According to economists, the recession has just recently ended, but the forecast for school revenue is that it will remain flat.
When unemployment goes up school revenue goes down, and to compound the problem teachers are added to the layoff numbers. Losing education jobs hits the overall state economy, but it is even more devastating to rural counties where teachers are a bedrock professional group.
Saving and trying to generate more jobs has been a priority for the Legislature this session. An education budget that saves every state funded teaching position is an important economic achievement, as well as an educational one.
Other states have not been able to save teacher positions. California is sending out more than 22,000 pink slips to teachers. Georgia is furloughing teachers. Florida is losing thousands.
Keeping teachers is in the classroom is not only good for the economy, but it is also critical to maintaining education progress in our state.
State reading scores have just been published and once again Alabama was only of a handful of states that showed progress.
Alabama had the largest gains in reading scores over the past five years, due to the hard work of teachers and students, along with the award-winning Alabama Reading Initiative.
Keeping teachers prevents larger class sizes, and helps ensure progress like the reading scores will continue.
It may sound like a clich/, but there is no learning without a teacher.
The rest of the education budget is not pretty, but it does the best we can under the circumstances. It funds the Reading Initiative, as well the Alabama Math and Science initiative and the distance-learning program at the prorated 2010 level.
That’s not good, but enough to keep them going.
Textbooks are funded at a level where only things like worksheets and workbooks for grades three and under are funded. For the second straight year there will be no new books for higher grades.
Transportation is slashed, library funds have been eliminated, and new technology has been removed from the budget.
Teachers will have to continue to sacrifice. Classroom supplies have been eliminated, meaning that teachers will once again have to dig deeper into their own pockets to buy the things they need for their classroom.

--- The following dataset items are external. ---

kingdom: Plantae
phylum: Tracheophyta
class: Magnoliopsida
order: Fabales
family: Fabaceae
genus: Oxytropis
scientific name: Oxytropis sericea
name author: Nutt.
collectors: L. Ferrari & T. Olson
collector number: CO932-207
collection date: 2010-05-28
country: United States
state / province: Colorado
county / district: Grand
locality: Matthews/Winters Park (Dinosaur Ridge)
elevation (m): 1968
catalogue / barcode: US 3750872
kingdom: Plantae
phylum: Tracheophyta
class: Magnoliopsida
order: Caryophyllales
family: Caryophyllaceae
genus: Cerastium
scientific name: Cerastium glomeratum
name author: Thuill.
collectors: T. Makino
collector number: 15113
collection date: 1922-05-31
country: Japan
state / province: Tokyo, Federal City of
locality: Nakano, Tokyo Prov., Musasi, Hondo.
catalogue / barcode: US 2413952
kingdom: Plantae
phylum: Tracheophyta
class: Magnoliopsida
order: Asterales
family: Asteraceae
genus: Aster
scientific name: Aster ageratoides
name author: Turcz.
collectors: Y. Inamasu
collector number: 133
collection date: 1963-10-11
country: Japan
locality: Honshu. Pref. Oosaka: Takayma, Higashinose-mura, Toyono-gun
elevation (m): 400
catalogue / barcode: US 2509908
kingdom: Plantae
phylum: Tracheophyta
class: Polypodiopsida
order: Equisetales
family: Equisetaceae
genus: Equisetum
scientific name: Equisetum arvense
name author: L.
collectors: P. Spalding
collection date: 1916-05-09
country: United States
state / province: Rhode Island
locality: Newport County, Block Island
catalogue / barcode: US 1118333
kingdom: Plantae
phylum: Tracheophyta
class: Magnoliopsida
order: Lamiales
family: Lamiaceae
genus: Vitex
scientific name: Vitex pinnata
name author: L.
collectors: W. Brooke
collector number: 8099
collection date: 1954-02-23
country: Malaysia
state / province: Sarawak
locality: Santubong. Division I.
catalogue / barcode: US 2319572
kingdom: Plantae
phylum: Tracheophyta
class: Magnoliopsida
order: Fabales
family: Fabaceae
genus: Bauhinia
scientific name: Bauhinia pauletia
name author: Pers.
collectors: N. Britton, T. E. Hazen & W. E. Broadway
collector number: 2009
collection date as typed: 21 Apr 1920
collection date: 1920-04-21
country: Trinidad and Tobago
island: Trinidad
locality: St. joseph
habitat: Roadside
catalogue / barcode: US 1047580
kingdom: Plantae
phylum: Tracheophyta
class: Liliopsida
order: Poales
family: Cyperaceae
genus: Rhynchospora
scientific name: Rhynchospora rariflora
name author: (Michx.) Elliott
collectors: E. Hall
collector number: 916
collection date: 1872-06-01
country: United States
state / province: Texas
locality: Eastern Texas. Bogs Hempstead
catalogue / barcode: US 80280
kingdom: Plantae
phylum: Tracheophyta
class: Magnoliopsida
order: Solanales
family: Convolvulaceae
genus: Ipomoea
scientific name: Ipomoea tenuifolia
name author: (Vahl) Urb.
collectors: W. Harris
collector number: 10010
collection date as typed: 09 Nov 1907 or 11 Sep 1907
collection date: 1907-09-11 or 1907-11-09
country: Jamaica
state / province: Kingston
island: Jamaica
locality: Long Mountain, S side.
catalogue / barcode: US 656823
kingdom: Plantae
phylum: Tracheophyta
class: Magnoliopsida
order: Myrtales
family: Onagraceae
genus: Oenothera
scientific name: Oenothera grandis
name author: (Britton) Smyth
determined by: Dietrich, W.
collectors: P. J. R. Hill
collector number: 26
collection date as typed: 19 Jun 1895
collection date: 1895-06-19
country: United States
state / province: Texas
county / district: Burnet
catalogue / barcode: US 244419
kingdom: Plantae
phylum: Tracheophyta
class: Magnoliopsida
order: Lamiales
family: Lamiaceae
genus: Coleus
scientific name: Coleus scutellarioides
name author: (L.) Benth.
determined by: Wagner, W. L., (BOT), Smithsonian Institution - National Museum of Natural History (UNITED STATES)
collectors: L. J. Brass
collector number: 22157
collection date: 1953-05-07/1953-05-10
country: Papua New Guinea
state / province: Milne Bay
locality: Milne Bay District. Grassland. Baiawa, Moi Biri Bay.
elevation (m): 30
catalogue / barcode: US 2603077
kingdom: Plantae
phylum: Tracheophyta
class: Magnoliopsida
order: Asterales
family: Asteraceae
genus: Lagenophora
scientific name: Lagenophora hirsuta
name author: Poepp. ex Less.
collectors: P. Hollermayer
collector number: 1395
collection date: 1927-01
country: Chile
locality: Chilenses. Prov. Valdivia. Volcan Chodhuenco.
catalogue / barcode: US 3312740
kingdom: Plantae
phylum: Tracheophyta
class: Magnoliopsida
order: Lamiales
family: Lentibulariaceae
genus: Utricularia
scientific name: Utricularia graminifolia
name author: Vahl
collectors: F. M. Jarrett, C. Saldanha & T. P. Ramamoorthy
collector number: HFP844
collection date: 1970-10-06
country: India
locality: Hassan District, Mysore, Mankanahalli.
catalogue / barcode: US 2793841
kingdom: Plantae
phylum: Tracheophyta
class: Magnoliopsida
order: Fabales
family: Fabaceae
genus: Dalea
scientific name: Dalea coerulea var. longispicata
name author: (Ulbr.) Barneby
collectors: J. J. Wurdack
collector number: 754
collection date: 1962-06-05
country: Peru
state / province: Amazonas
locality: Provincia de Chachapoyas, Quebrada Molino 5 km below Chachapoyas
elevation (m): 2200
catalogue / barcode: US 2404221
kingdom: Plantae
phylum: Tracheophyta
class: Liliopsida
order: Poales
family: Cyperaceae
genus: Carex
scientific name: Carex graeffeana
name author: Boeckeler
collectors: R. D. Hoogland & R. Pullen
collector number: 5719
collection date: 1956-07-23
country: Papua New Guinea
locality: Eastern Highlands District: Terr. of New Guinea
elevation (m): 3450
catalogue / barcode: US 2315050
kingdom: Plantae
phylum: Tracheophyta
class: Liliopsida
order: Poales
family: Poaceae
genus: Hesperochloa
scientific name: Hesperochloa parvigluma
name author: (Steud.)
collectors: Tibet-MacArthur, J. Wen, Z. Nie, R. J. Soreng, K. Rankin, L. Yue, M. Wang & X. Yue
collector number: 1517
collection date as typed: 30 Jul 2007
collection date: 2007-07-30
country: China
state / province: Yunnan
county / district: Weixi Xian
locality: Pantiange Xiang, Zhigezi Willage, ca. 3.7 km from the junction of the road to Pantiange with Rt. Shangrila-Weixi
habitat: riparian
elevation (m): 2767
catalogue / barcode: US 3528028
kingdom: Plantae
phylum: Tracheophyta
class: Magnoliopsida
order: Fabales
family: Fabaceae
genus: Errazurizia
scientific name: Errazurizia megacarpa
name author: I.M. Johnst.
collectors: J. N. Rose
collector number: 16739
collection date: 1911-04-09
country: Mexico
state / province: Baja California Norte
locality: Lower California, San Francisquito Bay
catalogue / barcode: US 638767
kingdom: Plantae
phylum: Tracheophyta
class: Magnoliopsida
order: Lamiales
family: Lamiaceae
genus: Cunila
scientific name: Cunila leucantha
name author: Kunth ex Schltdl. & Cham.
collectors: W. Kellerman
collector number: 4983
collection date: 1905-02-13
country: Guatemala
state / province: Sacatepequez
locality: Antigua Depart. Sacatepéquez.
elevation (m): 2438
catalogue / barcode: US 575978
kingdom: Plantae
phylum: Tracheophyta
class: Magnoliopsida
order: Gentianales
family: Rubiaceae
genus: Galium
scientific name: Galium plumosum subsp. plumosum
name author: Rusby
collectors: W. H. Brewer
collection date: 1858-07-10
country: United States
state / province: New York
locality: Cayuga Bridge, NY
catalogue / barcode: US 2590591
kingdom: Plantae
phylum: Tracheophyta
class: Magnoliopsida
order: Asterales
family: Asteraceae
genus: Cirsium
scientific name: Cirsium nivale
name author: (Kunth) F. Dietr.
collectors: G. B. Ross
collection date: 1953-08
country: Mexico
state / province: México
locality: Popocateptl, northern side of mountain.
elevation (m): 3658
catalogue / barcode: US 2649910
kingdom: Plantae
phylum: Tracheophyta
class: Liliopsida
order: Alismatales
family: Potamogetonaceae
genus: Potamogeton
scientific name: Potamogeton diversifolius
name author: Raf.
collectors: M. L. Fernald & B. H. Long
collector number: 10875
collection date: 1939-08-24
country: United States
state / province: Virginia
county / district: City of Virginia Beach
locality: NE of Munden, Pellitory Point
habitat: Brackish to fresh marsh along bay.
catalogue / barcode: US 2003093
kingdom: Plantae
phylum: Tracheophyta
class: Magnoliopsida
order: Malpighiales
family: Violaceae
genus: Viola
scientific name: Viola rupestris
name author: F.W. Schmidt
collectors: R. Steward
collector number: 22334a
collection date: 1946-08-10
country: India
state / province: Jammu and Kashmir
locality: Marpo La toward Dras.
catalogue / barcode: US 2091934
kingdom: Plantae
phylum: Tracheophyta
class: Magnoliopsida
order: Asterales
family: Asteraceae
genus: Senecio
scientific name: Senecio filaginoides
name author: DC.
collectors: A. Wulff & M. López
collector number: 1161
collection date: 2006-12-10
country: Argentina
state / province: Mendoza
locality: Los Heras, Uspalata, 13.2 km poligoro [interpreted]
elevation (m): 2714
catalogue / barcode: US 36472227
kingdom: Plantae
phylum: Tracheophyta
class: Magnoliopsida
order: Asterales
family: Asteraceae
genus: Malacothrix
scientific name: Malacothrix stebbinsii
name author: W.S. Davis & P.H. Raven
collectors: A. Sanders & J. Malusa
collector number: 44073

And their health insurance has been level funded, meaning they will have to pay higher premiums as costs continue to go up. This is the price to pay for saving teaching jobs.
It is a tough budget.
Yet, in the most difficult economic times in a generation, it maintains teachers in the classroom so they can do their job getting the next generation ready for a better economy tomorrow.
Hopefully, that better economy is just around the corner.
Johnny Mack Morrow is a state representative for Franklin County. His column appears each Wednesday.